Collected data:
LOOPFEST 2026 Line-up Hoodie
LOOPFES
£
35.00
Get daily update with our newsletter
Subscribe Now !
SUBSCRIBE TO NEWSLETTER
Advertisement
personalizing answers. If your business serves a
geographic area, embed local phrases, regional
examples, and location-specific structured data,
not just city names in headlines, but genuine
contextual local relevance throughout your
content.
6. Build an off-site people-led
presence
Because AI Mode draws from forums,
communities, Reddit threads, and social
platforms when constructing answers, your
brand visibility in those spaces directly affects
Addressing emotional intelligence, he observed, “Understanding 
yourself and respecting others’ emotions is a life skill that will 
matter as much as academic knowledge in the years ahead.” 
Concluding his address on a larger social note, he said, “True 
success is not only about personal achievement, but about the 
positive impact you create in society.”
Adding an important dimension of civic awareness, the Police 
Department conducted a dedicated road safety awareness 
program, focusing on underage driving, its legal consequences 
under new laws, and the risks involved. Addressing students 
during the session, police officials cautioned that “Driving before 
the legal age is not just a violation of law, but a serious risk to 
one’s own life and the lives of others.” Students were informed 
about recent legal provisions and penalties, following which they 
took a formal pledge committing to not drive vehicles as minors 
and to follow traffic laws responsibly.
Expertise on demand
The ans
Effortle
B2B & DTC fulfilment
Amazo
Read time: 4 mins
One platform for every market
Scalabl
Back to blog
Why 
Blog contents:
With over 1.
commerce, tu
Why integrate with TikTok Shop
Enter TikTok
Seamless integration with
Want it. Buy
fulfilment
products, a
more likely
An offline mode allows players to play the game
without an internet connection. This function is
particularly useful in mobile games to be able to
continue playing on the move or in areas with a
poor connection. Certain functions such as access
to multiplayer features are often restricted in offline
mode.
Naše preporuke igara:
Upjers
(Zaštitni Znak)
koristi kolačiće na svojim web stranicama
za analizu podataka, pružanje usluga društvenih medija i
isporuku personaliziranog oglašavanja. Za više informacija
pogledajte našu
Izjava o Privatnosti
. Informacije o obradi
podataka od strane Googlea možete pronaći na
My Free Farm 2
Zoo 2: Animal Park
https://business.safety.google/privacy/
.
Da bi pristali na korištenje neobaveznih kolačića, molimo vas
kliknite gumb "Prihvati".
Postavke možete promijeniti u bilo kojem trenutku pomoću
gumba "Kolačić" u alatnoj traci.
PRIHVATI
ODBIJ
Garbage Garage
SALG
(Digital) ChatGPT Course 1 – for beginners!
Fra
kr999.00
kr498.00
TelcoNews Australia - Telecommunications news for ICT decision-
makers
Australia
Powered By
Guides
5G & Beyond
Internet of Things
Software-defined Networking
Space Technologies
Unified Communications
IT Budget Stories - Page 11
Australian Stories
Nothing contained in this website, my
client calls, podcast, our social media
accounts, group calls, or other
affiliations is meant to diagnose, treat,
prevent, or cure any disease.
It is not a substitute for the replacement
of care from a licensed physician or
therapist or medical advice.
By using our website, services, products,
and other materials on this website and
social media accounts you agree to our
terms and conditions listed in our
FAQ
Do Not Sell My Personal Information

* * *

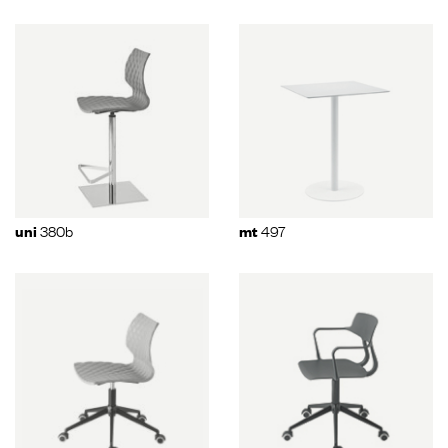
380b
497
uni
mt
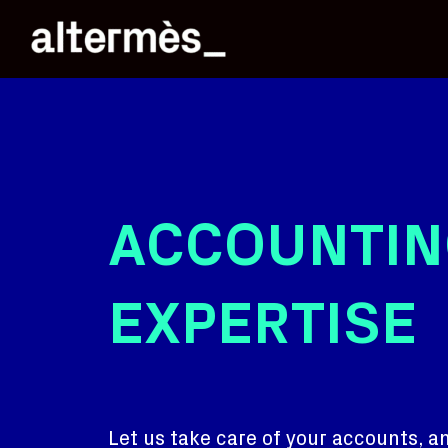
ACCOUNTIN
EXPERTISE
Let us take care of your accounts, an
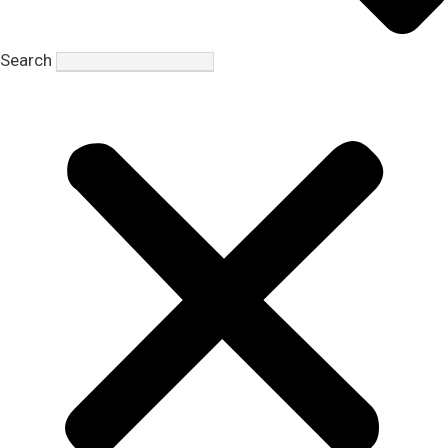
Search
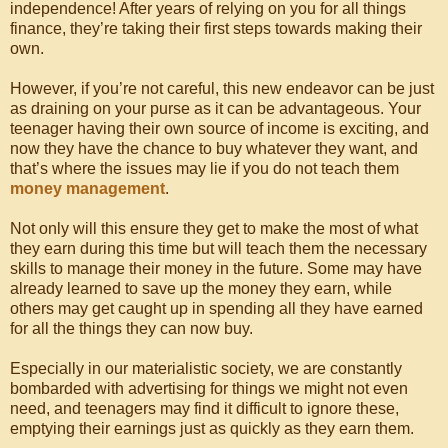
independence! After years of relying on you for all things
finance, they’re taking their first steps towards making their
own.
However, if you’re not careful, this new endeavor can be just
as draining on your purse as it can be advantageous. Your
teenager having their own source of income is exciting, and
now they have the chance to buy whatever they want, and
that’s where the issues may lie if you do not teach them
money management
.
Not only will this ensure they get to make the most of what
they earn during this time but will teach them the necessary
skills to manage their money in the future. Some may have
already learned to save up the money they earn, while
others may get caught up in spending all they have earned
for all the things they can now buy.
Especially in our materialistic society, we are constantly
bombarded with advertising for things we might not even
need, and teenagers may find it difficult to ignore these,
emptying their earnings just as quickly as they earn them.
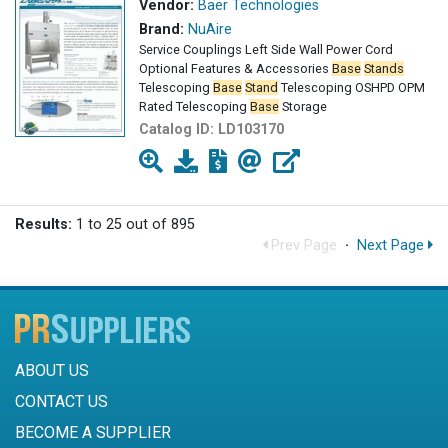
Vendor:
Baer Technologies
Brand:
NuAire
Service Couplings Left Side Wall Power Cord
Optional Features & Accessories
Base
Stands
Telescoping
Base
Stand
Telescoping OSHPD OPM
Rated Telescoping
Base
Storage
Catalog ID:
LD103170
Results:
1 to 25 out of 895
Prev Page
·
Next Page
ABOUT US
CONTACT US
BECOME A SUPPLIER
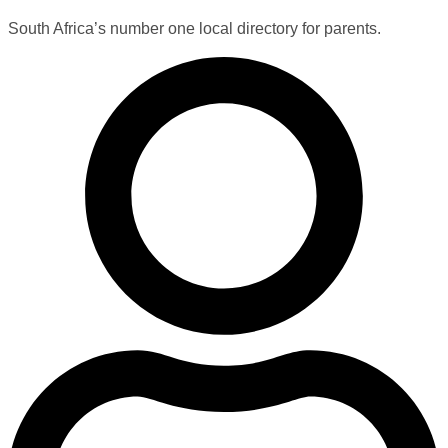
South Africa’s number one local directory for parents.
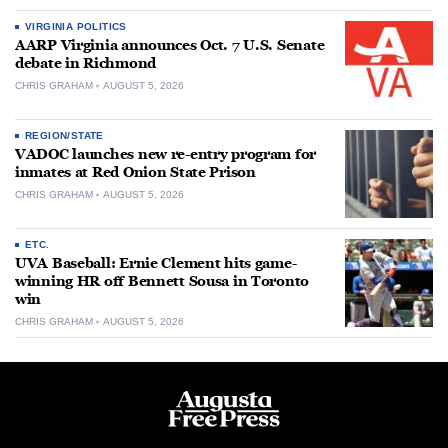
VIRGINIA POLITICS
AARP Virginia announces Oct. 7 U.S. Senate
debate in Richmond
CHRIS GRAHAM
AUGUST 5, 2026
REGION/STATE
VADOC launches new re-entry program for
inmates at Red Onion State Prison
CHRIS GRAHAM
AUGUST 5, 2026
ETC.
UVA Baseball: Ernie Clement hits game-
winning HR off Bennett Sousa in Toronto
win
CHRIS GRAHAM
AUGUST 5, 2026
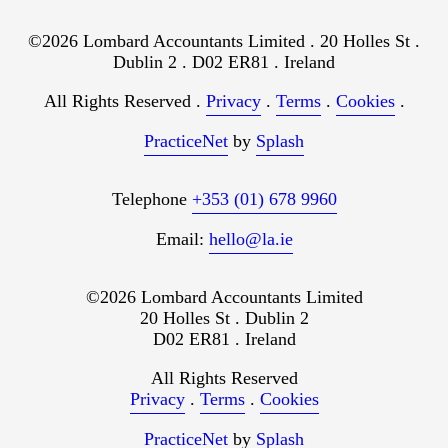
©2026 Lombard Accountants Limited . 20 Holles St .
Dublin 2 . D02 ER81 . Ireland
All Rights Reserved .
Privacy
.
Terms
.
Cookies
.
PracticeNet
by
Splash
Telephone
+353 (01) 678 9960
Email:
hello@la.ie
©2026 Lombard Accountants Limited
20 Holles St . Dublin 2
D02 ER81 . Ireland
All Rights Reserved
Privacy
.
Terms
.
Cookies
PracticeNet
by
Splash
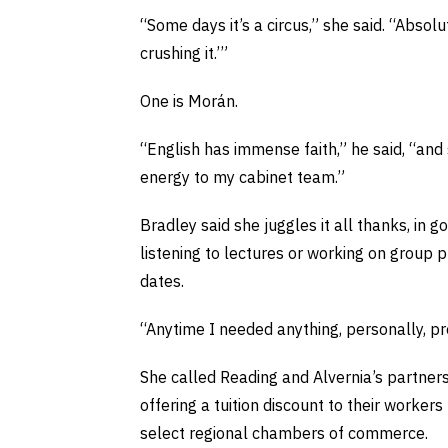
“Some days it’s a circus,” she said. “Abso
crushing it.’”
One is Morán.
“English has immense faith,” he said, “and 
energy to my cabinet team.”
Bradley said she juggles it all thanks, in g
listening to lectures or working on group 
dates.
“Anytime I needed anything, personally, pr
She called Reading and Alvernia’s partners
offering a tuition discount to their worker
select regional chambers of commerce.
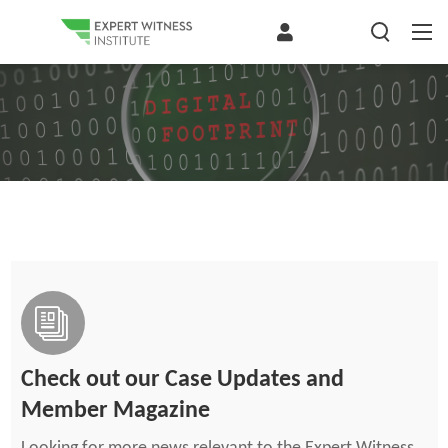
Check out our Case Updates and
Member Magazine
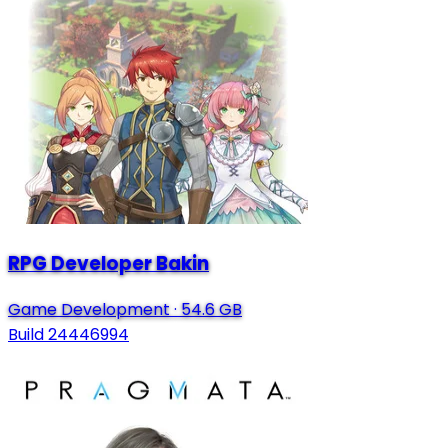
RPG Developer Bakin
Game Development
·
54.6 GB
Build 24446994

...

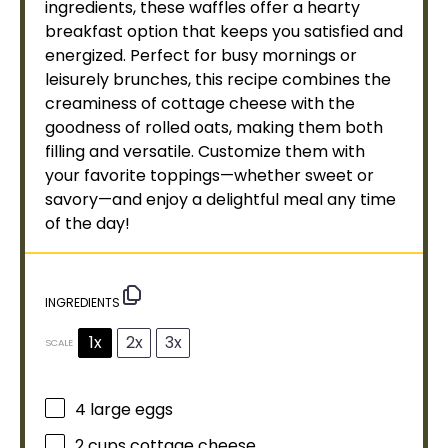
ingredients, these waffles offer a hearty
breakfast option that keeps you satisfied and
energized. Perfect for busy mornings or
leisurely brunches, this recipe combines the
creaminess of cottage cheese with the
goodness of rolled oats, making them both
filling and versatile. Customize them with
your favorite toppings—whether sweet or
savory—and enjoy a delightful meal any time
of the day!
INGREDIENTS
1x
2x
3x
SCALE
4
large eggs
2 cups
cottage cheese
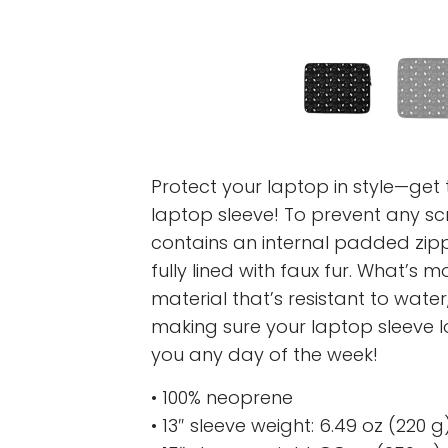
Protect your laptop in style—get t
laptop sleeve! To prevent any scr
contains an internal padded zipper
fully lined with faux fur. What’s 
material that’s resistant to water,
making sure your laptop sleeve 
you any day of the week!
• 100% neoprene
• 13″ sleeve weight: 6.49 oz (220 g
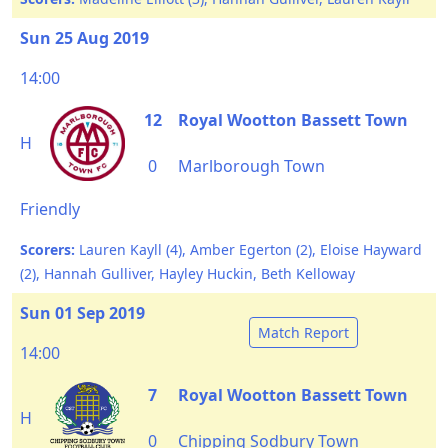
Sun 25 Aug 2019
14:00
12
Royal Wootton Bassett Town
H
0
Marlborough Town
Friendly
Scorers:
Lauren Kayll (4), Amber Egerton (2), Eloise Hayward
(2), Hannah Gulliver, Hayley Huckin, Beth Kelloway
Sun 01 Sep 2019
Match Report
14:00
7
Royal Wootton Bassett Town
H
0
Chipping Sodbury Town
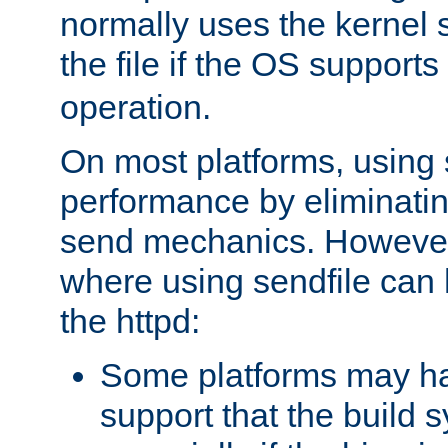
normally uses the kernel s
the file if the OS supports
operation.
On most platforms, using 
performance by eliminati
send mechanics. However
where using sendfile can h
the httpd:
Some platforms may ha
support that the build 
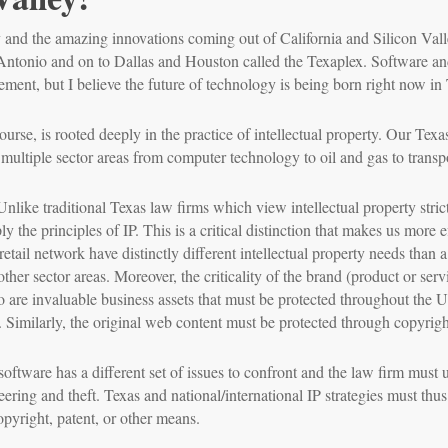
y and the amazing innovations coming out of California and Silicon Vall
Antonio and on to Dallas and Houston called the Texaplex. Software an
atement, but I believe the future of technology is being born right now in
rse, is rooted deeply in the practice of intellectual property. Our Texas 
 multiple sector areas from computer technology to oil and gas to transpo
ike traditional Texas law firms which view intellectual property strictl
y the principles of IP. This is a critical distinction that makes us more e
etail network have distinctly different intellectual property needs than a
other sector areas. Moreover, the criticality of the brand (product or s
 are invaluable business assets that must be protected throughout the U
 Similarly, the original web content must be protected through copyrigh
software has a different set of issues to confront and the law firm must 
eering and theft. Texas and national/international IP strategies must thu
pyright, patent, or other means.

> [WHAT TO PRODUCE]: Scan the entries above and show each line that contains the word "protected".

> [RESPONSE TO THE EXERCISE]:
 are invaluable business assets that must be protected throughout the U
 Similarly, the original web content must be protected through copyrigh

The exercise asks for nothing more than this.